Ayn Rand has proved the same in this 1943 classic, which can be described as ‘a hymn in the praise of an individual’. She has created a new style of writing with ‘The Fountainhead’ and her a subsequent novel ‘Atlas Shrugged’(1957). Both are valuable pieces of writing, having sold more than 5 million copies each. Rand, a Russian who migrated to the United States, took more than seven years to finish ‘The Fountainhead’. The novel was rejected by 12 publishers, and was finally accepted by the Bobbs- Merill Company and later went on to become an international bestseller.

The novel’s protagonist, Howard Roark is not the most loved person. He is not even the most liked person. But his strength lies in his belief of being indifferent to all except his work. He is the a compulsive dreamer, a man so honest, that he has never been affected by the frivolities of the world. His behavior may come across as rude, but his mindset is clear, as he aims to breakthrough the conventions of the world. He is honest, and blunt. A man so emotionally strong and content that work gives him the ultimate joy.
On the other hand, we have Peter Keating, frivolous and close minded. His main aim is to achieve success by hook or by crook. Unlike Howard, he is not a dreamer and thus gains popularity by being the superior’s pet or by diluting the importance of others.
Rand has created the plot of such a serious novel with love, ego, jealousy and passion, all well balanced. Dominique (Howard’s love), Gail Wynand, and Toohey make a mark as their characters have been uncompromisingly described.
This book is the ultimate classic. Telling the story of a hard working and never compromising Howard Roark, who is trialed by his school, his superiors, his love and the law. Affected only by his work and love, he emerges as the ultimate winner at in the end.

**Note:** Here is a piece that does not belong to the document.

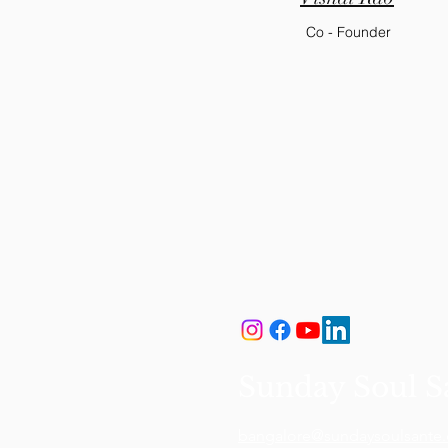
Co - Founder
Sunday Soul S
bangalore@sundaysoulsante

Ayn Rand, teaches the reader to dream and be the most honest with his work. Drawing a contrast between Howard and Peter, the author justifies Peter’s selfishness as his weakness, and in the end, the reader is filled not with hatred, but with deep pity for him. It is the writer’s passion for her work that is reflected in through Roark’s character.

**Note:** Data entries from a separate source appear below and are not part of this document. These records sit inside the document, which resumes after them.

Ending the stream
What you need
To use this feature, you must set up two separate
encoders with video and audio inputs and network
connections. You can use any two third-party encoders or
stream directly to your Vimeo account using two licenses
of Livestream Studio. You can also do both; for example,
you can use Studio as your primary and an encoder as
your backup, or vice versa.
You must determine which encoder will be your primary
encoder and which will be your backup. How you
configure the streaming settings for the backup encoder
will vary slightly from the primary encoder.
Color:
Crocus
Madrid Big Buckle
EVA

Drawing out very simple, but true images of the characters, their described physical appearances explains their nature. The book is easy to read but lengthy. Portraying different types of people from the different walks of life, all in a single maze, is defintely a triumph for the author. A change from the usual, melodramatic tales of the rich and beautiful, the blatant honesty of this book help the reader introspect and think of the superficialities of the world. The book is a 600 page journey in the life of Howard Roark, where you identify with him, laugh with him, work with him, cry with him, and win with him.

This book is a work of fiction, but has been influenced by people’s behavior and leanings.
Ayn Rand manages to astonish the reader with her boldness in writing, and simplicity in reasoning. She is truly a master of words, thought and of course, the creator of a legend.